Journal of Neuro-Ophthalmology:
March 2004 - Volume 24 - Issue 1 - pp 96-97
Letters To The Editor
Recurrent Para-Infectious Third Nerve Palsy with Cisternal Nerve Enhancement on MRI
Nazir, Sayeda A. BS; Murphy, Scott A. MD; Siatkowski, R. Michael MD

Author Information
Department of Ophthalmology Dean A. McGee Eye Institute University of Oklahoma College of Medicine, Oklahoma City, Oklahoma rmichael-siatkowski@ouhsc.edu
Editor's note: The Journal of Neuro-Opthalmology welcomes letters as written or e-mail correspondence. Send e-mail to: jdtrobe@umich.edu.
To the Editor:
We have examined a child with recurrent unilateral third cranial nerve palsy in whom magnetic resonance imaging (MRI) demonstrated acute enhancement of the cisternal portion of the affected nerve.

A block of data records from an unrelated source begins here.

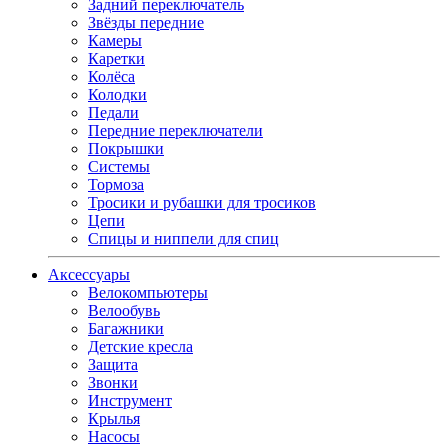
Задний переключатель
Звёзды передние
Камеры
Каретки
Колёса
Колодки
Педали
Передние переключатели
Покрышки
Системы
Тормоза
Тросики и рубашки для тросиков
Цепи
Спицы и ниппели для спиц
Аксессуары
Велокомпьютеры
Велообувь
Багажники
Детские кресла
Защита
Звонки
Инструмент
Крылья
Насосы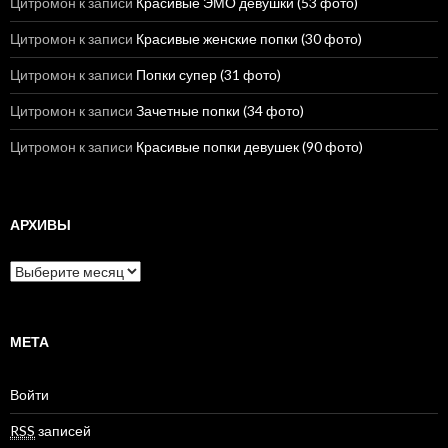
Цитромон
к записи
Красивые ЭМО девушки (53 фото)
Цитромон
к записи
Красивые женские попки (30 фото)
Цитромон
к записи
Попки супер (31 фото)
Цитромон
к записи
Зачетные попки (34 фото)
Цитромон
к записи
Красивые попки девушек (90 фото)
АРХИВЫ
А
р
х
и
в
МЕТА
ы
Войти
RSS
записей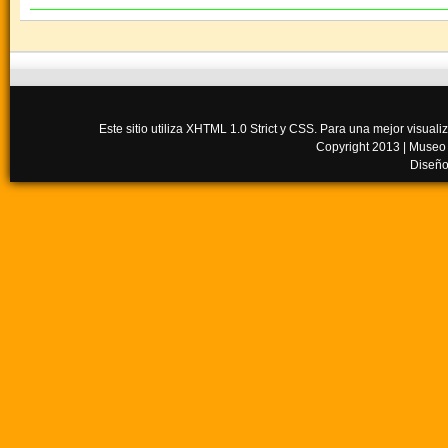
Este sitio utiliza XHTML 1.0 Strict y CSS. Para una mejor visua
Copyright 2013 |
Museo
Diseño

The first episode occurred in April, 2001, when the patient was 11 months old. Two weeks after hospitalization for viral pneumonitis, he developed complete right-sided ptosis and paresis of the extraocular muscles innervated by the third cranial nerve. The right pupil was 5 mm and sluggish; the left pupil was 3 mm and briskly reactive. The remainder of his neuro-ophthalmologic examination and cerebrospinal fluid analysis was normal.

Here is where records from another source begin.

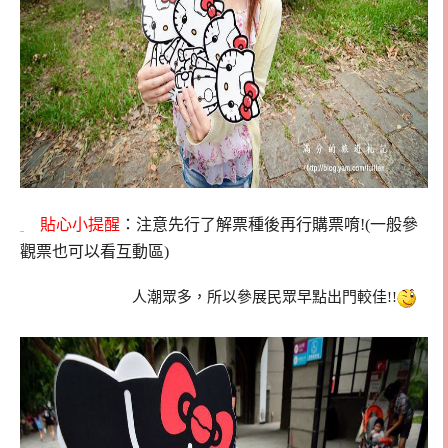
貼心小提醒
：注意先行了解票種後再行購票唷!(一般參
觀票也可以看互動區)
人潮眾多，所以參展民眾早點出門較佳!!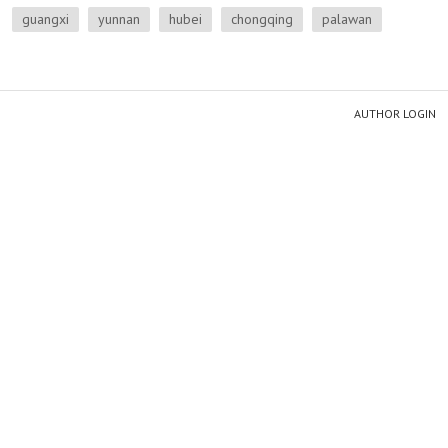
guangxi
yunnan
hubei
chongqing
palawan
AUTHOR LOGIN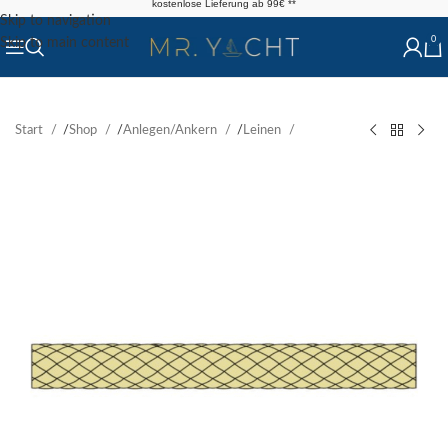
kostenlose Lieferung ab 99€ **
Skip to navigation
0
Skip to main content
Start
/
Shop
/
Anlegen/Ankern
/
Leinen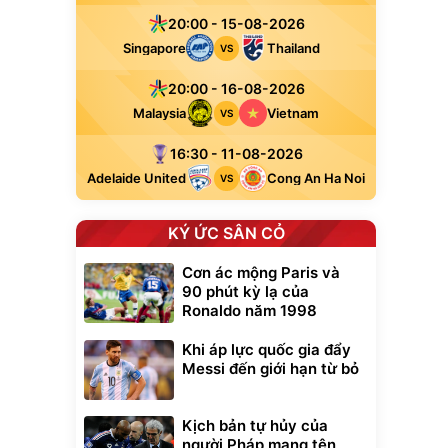
20:00 - 15-08-2026
Singapore
Thailand
VS
20:00 - 16-08-2026
Malaysia
Vietnam
VS
16:30 - 11-08-2026
Adelaide United
Cong An Ha Noi
VS
KÝ ỨC SÂN CỎ
Cơn ác mộng Paris và
90 phút kỳ lạ của
Ronaldo năm 1998
Khi áp lực quốc gia đẩy
Messi đến giới hạn từ bỏ
Kịch bản tự hủy của
người Pháp mang tên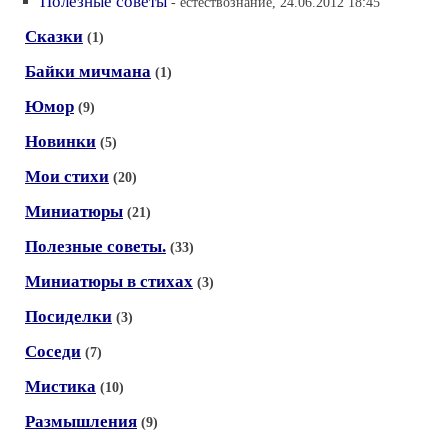
Полезные советы
- естествознание, 24.06.2012 18:45
Сказки
(1)
Байки мичмана
(1)
Юмор
(9)
Новинки
(5)
Мои стихи
(20)
Миниатюры
(21)
Полезные советы.
(33)
Миниатюры в стихах
(3)
Посиделки
(3)
Соседи
(7)
Мистика
(10)
Размышления
(9)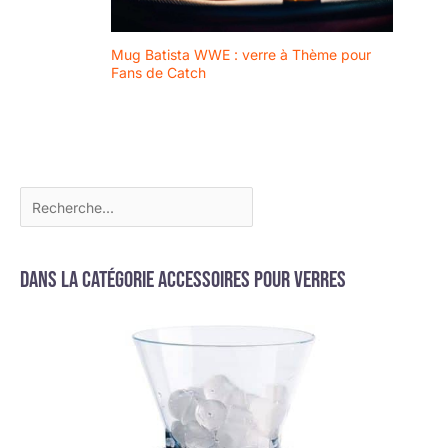
Mug Batista WWE : verre à Thème pour
Fans de Catch
Dans la catégorie Accessoires pour verres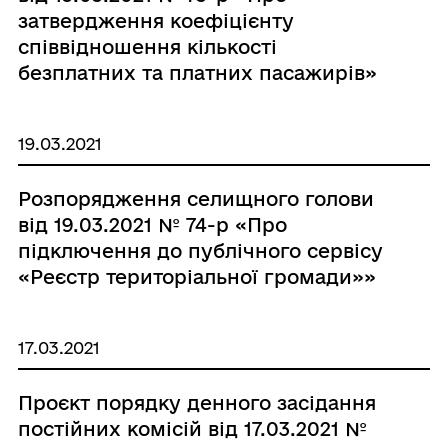
затвердження коефіцієнту
співвідношення кількості
безплатних та платних пасажирів»
19.03.2021
Розпорядження селищного голови
від 19.03.2021 № 74-р «Про
підключення до публічного сервісу
«Реєстр територіальної громади»»
17.03.2021
Проєкт порядку денного засідання
постійних комісій від 17.03.2021 №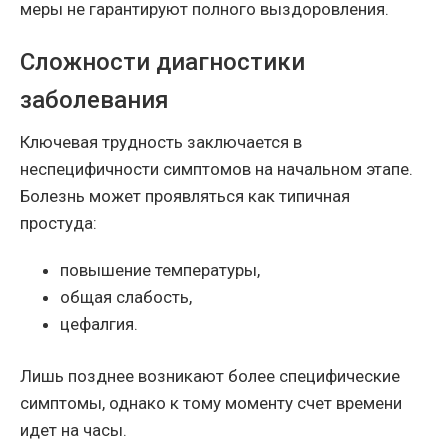
меры не гарантируют полного выздоровления.
Сложности диагностики
заболевания
Ключевая трудность заключается в
неспецифичности симптомов на начальном этапе.
Болезнь может проявляться как типичная
простуда:
повышение температуры,
общая слабость,
цефалгия.
Лишь позднее возникают более специфические
симптомы, однако к тому моменту счет времени
идет на часы.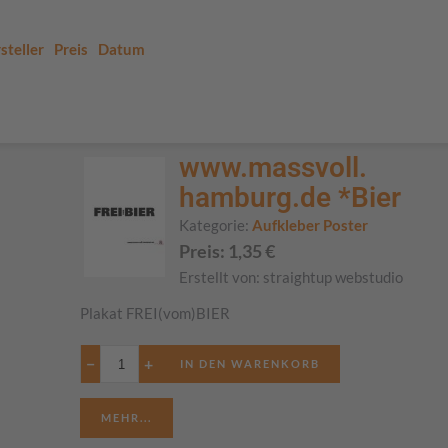
steller
Preis
Datum
www.massvoll.
hamburg.de *Bier
Kategorie:
Aufkleber Poster
Preis:
1,35
€
Erstellt von:
straightup webstudio
Plakat FREI(vom)BIER
−
+
MEHR...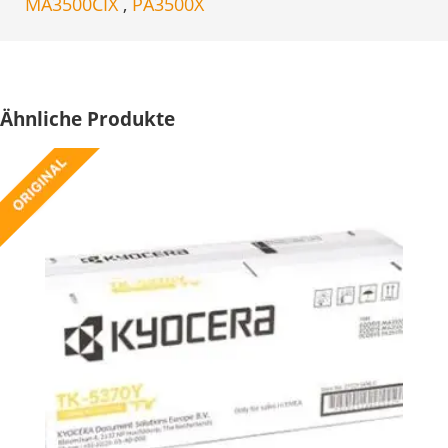
MA3500CIX
,
PA3500X
Ähnliche Produkte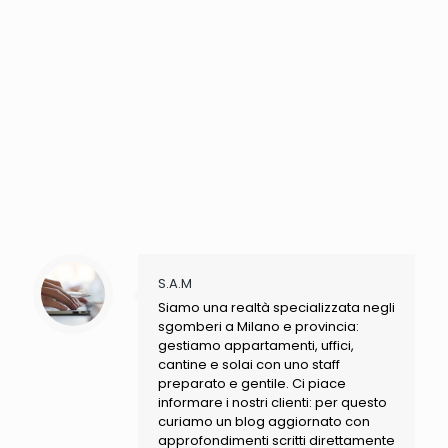
S.A.M
Siamo una realtà specializzata negli
sgomberi a Milano e provincia:
gestiamo appartamenti, uffici,
cantine e solai con uno staff
preparato e gentile. Ci piace
informare i nostri clienti: per questo
curiamo un blog aggiornato con
approfondimenti scritti direttamente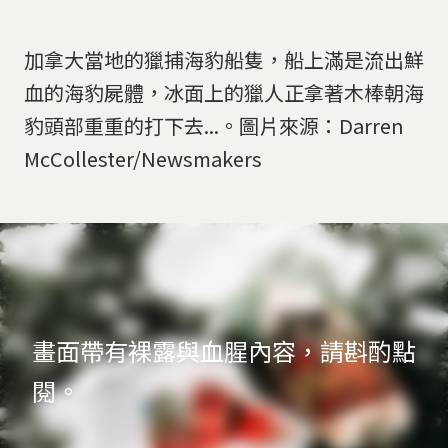
加拿大當地的獵捕海豹船隻，船上滿是流出鮮
血的海豹屍體，冰面上的獵人正拿著木棒朝海
豹頭部重重的打下去...。圖片來源：Darren
McCollester/Newsmakers
畫面帶有裸露與血腥內容，請斟酌點
閱。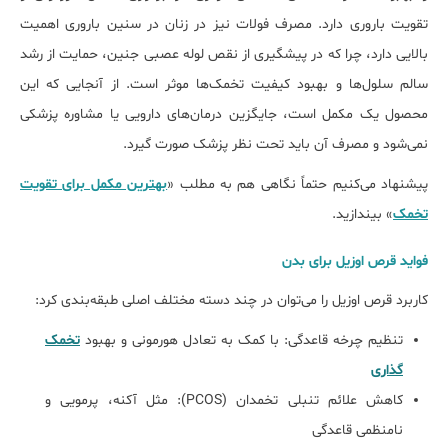
تقویت باروری دارد. مصرف فولات نیز در زنان در سنین باروری اهمیت
بالایی دارد، چرا که در پیشگیری از نقص لوله عصبی جنین، حمایت از رشد
سالم سلول‌ها و بهبود کیفیت تخمک‌ها موثر است. از آنجایی که این
محصول یک مکمل است، جایگزین درمان‌های دارویی یا مشاوره پزشکی
نمی‌شود و مصرف آن باید تحت نظر پزشک صورت گیرد.
پیشنهاد می‌کنیم حتماً نگاهی هم به مطلب «
بهترین مکمل برای تقویت
تخمک
» بیندازید.
فواید قرص اوزیل برای بدن
کاربرد قرص اوزیل را می‌توان در چند دسته مختلف اصلی طبقه‌بندی کرد:
تنظیم چرخه قاعدگی: با کمک به تعادل هورمونی و بهبود
تخمک
گذاری
کاهش علائم تنبلی تخمدان (PCOS): مثل آکنه، پرمویی و
نامنظمی قاعدگی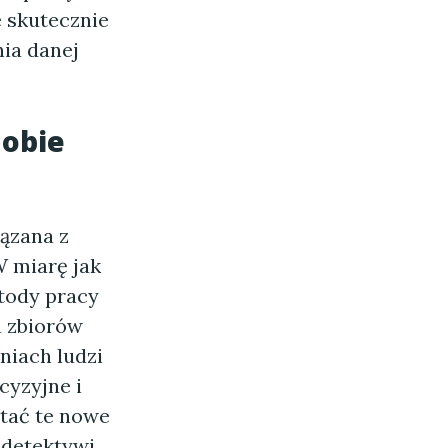
e skutecznie
ia danej
dobie
iązana z
W miarę jak
etody pracy
h zbiorów
niach ludzi
cyzyjne i
stać te nowe
 detektywi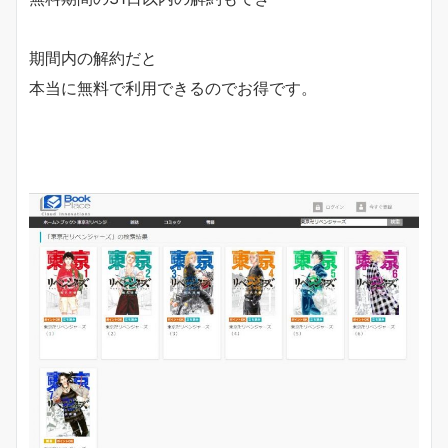
期間内の解約だと
本当に無料で利用できるのでお得です。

MRI showed enhancement of the oculomotor nerve at its exit from the brainstem (Fig. 1a). After 3 days of intravenous methylprednisolone, the ptosis dramatically improved; after 2 months, the ophthalmoplegia and pupillary abnormalities had resolved. Repeat MRI was normal (Fig. 1b).
The patient received no further medical treatment apart from that for amblyopia. In July 2003, at the age of 39 months, he developed a recurrent pupil-involving right third cranial nerve palsy following an acute viral gastroenteritis. Examination showed complete ptosis and paresis of the muscles innervated by the right third cranial nerve. The right pupil was 7 mm and sluggish, and the left pupil was 4 mm and briskly reactive to light. The remainder of the neuro-ophthalmologic examination was normal.

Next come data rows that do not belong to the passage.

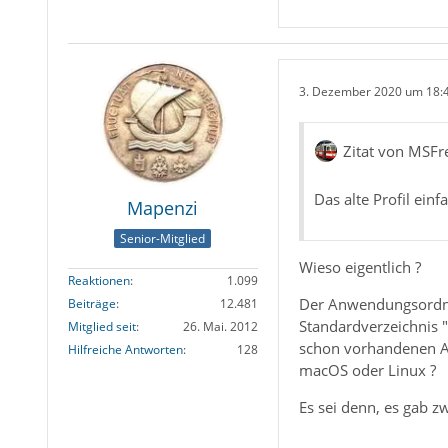
3. Dezember 2020 um 18:
Zitat von MSFr
Das alte Profil ein
Mapenzi
Senior-Mitglied
Wieso eigentlich ?
Reaktionen
1.099
Der Anwendungsordner
Beiträge
12.481
Standardverzeichnis "
Mitglied seit
26. Mai. 2012
schon vorhandenen An
Hilfreiche Antworten
128
macOS oder Linux ?
Es sei denn, es gab zw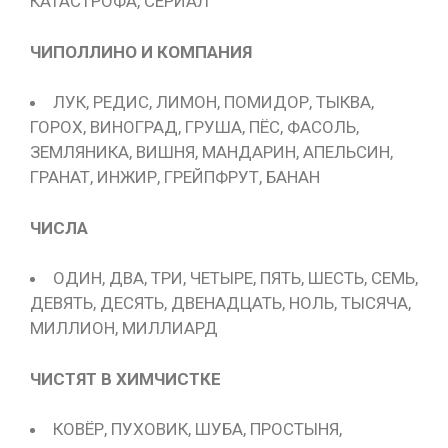
КАТАСТРОФА, СЕРИАЛ
ЧИПОЛЛИНО И КОМПАНИЯ
ЛУК, РЕДИС, ЛИМОН, ПОМИДОР, ТЫКВА,
ГОРОХ, ВИНОГРАД, ГРУША, ПЁС, ФАСОЛЬ,
ЗЕМЛЯНИКА, ВИШНЯ, МАНДАРИН, АПЕЛЬСИН,
ГРАНАТ, ИНЖИР, ГРЕЙПФРУТ, БАНАН
ЧИСЛА
ОДИН, ДВА, ТРИ, ЧЕТЫРЕ, ПЯТЬ, ШЕСТЬ, СЕМЬ,
ДЕВЯТЬ, ДЕСЯТЬ, ДВЕНАДЦАТЬ, НОЛЬ, ТЫСЯЧА,
МИЛЛИОН, МИЛЛИАРД
ЧИСТЯТ В ХИМЧИСТКЕ
КОВЁР, ПУХОВИК, ШУБА, ПРОСТЫНЯ,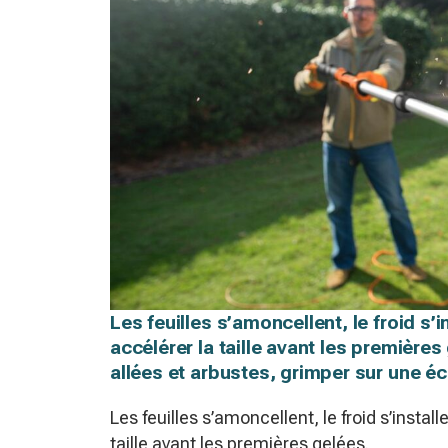
Les feuilles s’amoncellent, le froid s’
accélérer la taille avant les premières
allées et arbustes, grimper sur une éc
Les feuilles s’amoncellent, le froid s’instal
taille avant les premières gelées.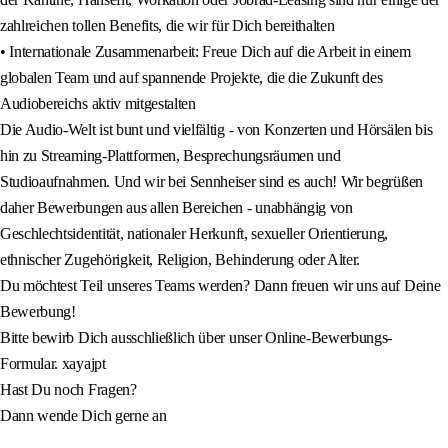
zahlreichen tollen Benefits, die wir für Dich bereithalten
• Internationale Zusammenarbeit: Freue Dich auf die Arbeit in einem
globalen Team und auf spannende Projekte, die die Zukunft des
Audiobereichs aktiv mitgestalten
Die Audio-Welt ist bunt und vielfältig - von Konzerten und Hörsälen bis
hin zu Streaming-Plattformen, Besprechungsräumen und
Studioaufnahmen. Und wir bei Sennheiser sind es auch! Wir begrüßen
daher Bewerbungen aus allen Bereichen - unabhängig von
Geschlechtsidentität, nationaler Herkunft, sexueller Orientierung,
ethnischer Zugehörigkeit, Religion, Behinderung oder Alter.
Du möchtest Teil unseres Teams werden? Dann freuen wir uns auf Deine
Bewerbung!
Bitte bewirb Dich ausschließlich über unser Online-Bewerbungs-
Formular. xayajpt
Hast Du noch Fragen?
Dann wende Dich gerne an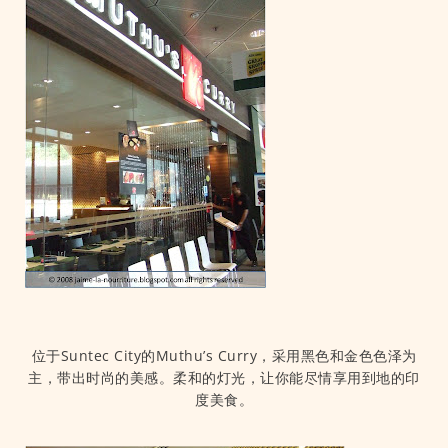
位于Suntec City的Muthu’s Curry，采用黑色和金色色泽为
主，带出时尚的美感。柔和的灯光，让你能尽情享用到地的印
度美食。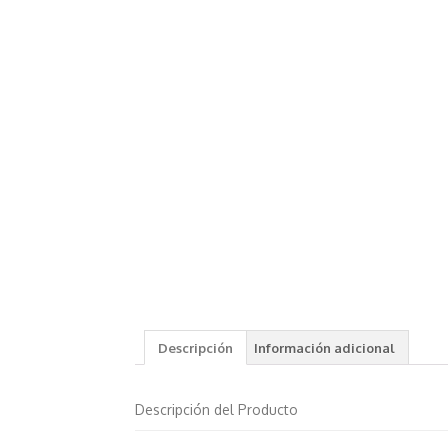
Descripción
Información adicional
Descripción del Producto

Repeat MRI showed enhancement of the right third cranial nerve in a region identical to that implicated in the first episode (Fig. 2). After 2 weeks of therapy with oral prednisolone, 5 mg three times daily, the ptosis and ophthalmoplegia slightly improved. Two months later, there was minimal ptosis and the ophthalmoplegia had completely resolved.
Although postviral cranial neuropathies most commonly affect the sixth cranial nerve, involvement of the third cranial nerve has been reported (1-6). MRI shows enhancement of the cisternal portion of the nerve. Similar enhancement occurs in ophthalmoplegic migraine (7-9), neuroma (10), and meningitis (5). To our knowledge, this is the first report of recurrent para-infectious third cranial nerve palsy.
Acknowledgment
Supported in part by an unrestricted grant from Research to Prevent Blindenss, New York, New York.